Thursday, 4:30 PM
Trial begins of Hyde Park mother on neglect charges
By John R. Ellement, Globe Staff , and Andrew Ryan, Globe Correspondent
When emergency workers arrived at the Hyde Park home of a 13-year-old suffering from a massive infection in August 2005, the girl lay on a couch wearing a pair of diapers, too listless to walk up the stairs to the bathroom. She had lost so much weight all of her ribs were visible through her skin and the tendons on her neck stood out.
"She was very, very sick looking," said Donald Efstathiou, an emergency medical technician, who testified in Suffolk Superior Court today. "She was emaciated. Malnourished. She just wasn't right."
The girl, who the Globe is not identifying because of her age, survived the ordeal after a series of surgeries and a long hospitalization. The trial of her mother, Deborah Robinson, 39, began today on a felony charge of wantonly and recklessly permitting substantial injury to a child and a misdemeanor count of child endangerment.
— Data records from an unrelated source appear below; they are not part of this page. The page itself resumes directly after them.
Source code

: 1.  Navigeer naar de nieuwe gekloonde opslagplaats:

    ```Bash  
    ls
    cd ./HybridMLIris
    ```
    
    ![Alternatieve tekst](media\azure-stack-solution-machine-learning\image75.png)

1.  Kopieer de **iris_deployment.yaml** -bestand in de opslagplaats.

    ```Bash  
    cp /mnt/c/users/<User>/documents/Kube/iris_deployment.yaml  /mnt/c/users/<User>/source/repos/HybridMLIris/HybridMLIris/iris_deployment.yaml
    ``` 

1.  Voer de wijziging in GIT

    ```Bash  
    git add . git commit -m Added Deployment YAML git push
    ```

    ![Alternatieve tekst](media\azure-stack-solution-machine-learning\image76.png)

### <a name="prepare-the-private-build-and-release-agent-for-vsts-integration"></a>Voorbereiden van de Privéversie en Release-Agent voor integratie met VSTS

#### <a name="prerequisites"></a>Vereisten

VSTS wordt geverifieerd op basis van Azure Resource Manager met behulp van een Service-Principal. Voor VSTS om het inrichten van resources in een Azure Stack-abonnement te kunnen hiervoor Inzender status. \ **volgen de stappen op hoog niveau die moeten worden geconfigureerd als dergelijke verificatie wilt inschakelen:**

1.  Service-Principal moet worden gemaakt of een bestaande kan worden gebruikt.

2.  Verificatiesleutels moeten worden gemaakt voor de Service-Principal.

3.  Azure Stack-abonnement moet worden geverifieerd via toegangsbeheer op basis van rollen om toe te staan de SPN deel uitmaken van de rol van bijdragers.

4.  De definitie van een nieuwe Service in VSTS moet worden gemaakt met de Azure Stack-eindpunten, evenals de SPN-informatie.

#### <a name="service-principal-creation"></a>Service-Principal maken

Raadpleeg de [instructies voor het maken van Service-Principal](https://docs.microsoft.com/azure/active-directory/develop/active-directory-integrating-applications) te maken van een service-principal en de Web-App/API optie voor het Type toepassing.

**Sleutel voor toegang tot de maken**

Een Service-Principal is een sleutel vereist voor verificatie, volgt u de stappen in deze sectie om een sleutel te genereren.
Robinson pleaded not guilty to the charges at her arraignment last year. If convicted, she faces a maximum of almost eight years in prison.
Assistant District Attorney David Deakin said in his opening arguments this morning that Robinson was responsible for letting her daughter waste away from an infection from a botched belly piercing.
"Even after buying diapers for her 13 year old daughter ... she did not get medical attention of any kind" for her daughter, Deakin told the jury.
Defense attorney Janet Macnab said in her opening remarks that the jury was going to hear a story "about poverty, ignorance and of a single mother with two children trying to do the best she could do with very little resources."
The 13-year-old girl and her brother both plan to testify on behalf of her mother, Macnab said.
Another witness, paramedic Leonard Shubitowski, told jurors today that when they tried to treat the girl, she was so dehydrated that they had to place an IV in a vein in her foot.
There were, however, also signs that the girl was being cared for, Shubitowski testified. When paramedics arrived, the girl had been recently washed and her diapers were clean except for discharge from the hole in her stomach that was infected.